### PROBLEM
Would you transcribe the records below from the line with "right shoulder: (353, 552)" to the line with "right shoulder: (177, 369)", ends included, exactly and with nothing more, leaving the pictures out?

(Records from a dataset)
***

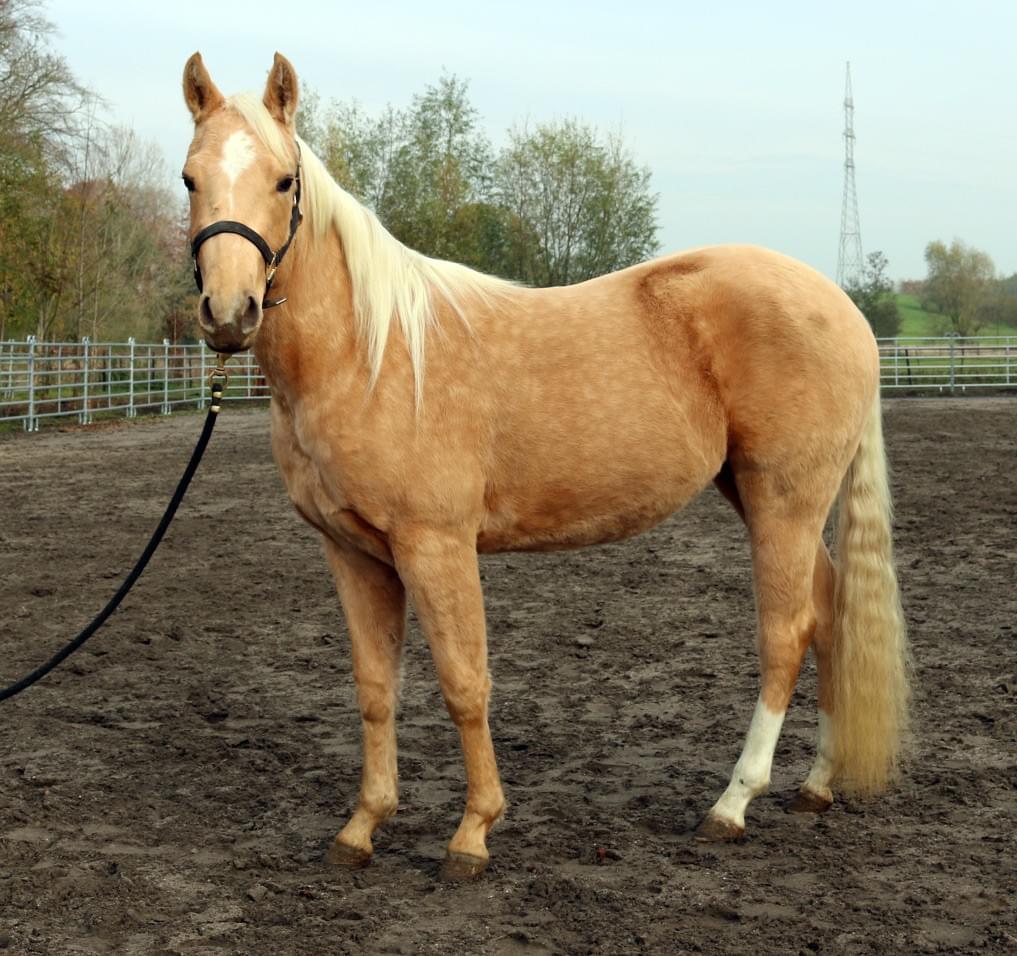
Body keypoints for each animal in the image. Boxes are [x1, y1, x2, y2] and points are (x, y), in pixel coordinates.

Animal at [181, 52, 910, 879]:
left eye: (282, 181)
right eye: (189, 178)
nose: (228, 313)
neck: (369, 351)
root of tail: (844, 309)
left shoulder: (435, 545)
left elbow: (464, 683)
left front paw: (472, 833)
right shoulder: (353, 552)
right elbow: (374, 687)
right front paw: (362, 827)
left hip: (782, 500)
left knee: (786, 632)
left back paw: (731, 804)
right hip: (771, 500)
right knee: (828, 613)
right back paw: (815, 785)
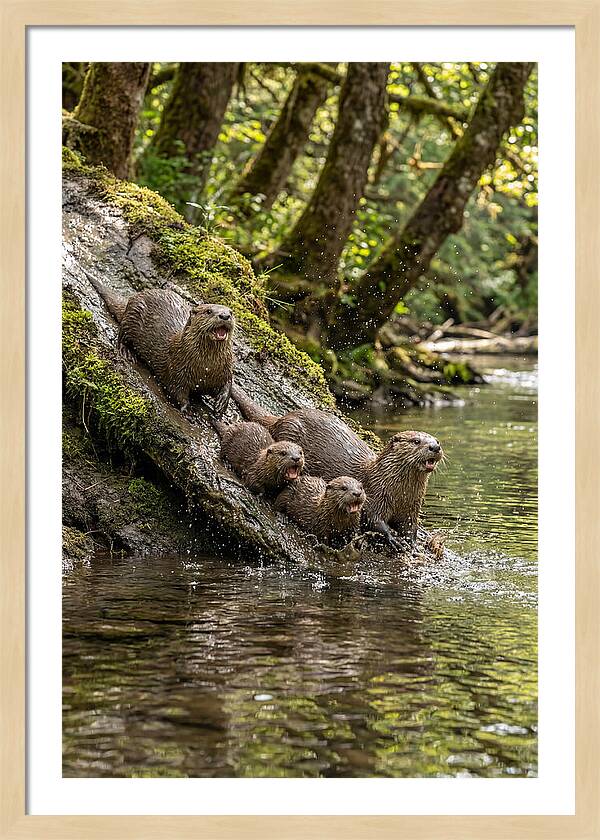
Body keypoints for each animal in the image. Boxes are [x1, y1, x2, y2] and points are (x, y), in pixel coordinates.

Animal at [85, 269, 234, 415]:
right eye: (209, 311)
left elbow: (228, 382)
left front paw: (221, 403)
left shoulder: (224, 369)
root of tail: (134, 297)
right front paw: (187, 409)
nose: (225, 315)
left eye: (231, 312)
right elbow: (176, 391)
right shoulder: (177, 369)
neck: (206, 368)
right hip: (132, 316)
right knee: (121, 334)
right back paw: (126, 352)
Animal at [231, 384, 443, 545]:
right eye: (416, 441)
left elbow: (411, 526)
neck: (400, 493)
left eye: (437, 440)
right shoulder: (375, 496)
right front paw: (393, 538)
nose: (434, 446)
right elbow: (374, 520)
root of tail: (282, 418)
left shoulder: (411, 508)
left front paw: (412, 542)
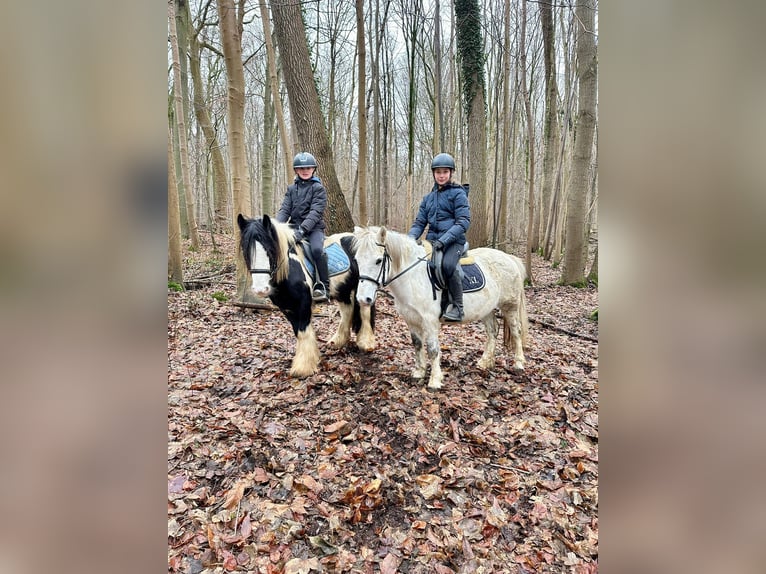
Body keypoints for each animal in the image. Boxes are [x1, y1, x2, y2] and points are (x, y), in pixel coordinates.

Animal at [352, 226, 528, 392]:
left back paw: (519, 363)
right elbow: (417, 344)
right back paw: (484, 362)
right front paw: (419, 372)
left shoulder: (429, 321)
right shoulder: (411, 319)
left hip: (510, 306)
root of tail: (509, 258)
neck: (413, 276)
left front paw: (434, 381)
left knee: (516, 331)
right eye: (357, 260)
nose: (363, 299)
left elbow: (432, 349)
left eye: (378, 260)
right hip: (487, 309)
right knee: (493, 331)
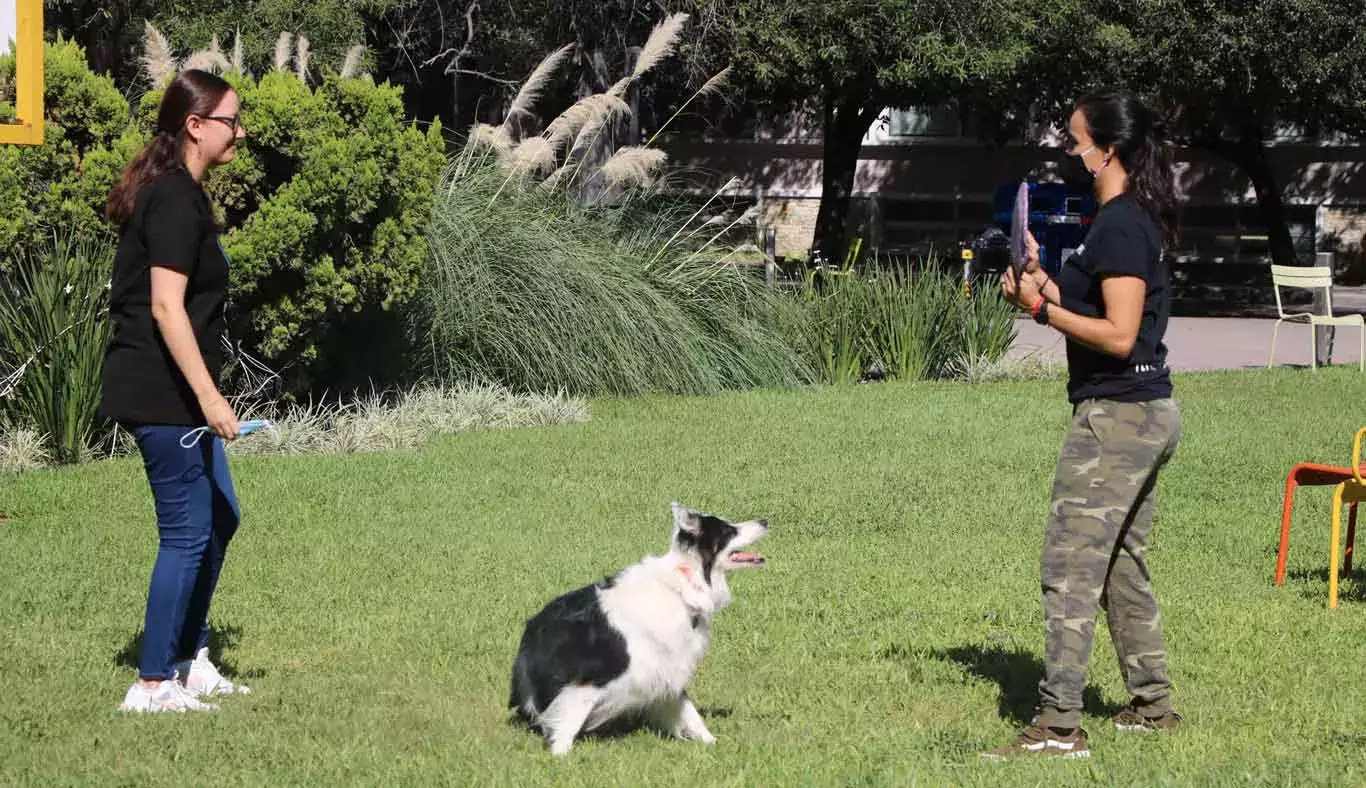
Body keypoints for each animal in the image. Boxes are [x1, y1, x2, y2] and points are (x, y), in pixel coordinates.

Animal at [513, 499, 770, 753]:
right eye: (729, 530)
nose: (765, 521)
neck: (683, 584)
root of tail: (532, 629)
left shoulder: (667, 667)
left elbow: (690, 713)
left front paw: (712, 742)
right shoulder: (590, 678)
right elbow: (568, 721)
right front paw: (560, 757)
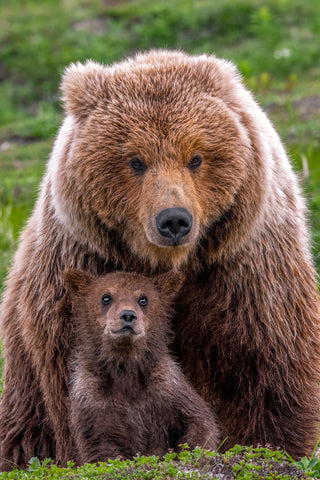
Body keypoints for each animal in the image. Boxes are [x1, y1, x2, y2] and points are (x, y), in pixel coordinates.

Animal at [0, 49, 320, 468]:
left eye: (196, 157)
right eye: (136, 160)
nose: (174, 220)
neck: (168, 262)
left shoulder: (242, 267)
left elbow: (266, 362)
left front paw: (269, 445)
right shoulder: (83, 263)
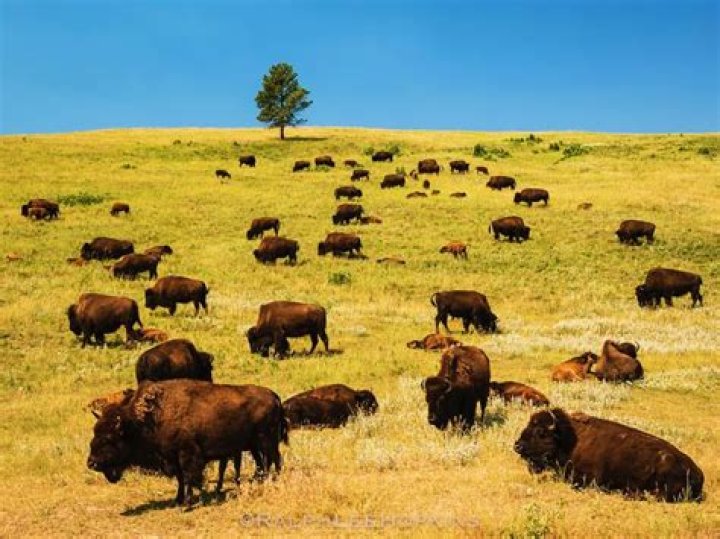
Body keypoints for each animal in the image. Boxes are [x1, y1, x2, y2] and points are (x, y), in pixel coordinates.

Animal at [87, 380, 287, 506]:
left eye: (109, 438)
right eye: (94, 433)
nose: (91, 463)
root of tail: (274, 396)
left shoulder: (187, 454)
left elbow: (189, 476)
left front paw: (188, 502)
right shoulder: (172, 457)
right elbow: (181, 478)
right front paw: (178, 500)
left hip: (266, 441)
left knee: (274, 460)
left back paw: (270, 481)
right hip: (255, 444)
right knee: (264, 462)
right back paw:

***

### TASK OUTPUT
right shoulder: (353, 552)
right elbow: (374, 687)
right front paw: (362, 827)
left hip: (782, 500)
left knee: (786, 632)
left back paw: (731, 804)
right hip: (771, 500)
right knee: (828, 613)
right back paw: (815, 785)
Body keypoints for each animal in the image. Boxes are [x1, y1, x2, y2] and points are (x, y), in pixel coordinates.

Animal at [85, 269, 234, 415]:
right eye: (209, 311)
left elbow: (228, 382)
left front paw: (221, 403)
left shoulder: (224, 369)
root of tail: (134, 297)
right front paw: (187, 409)
nose: (225, 315)
left eye: (231, 312)
right elbow: (176, 391)
right shoulder: (177, 369)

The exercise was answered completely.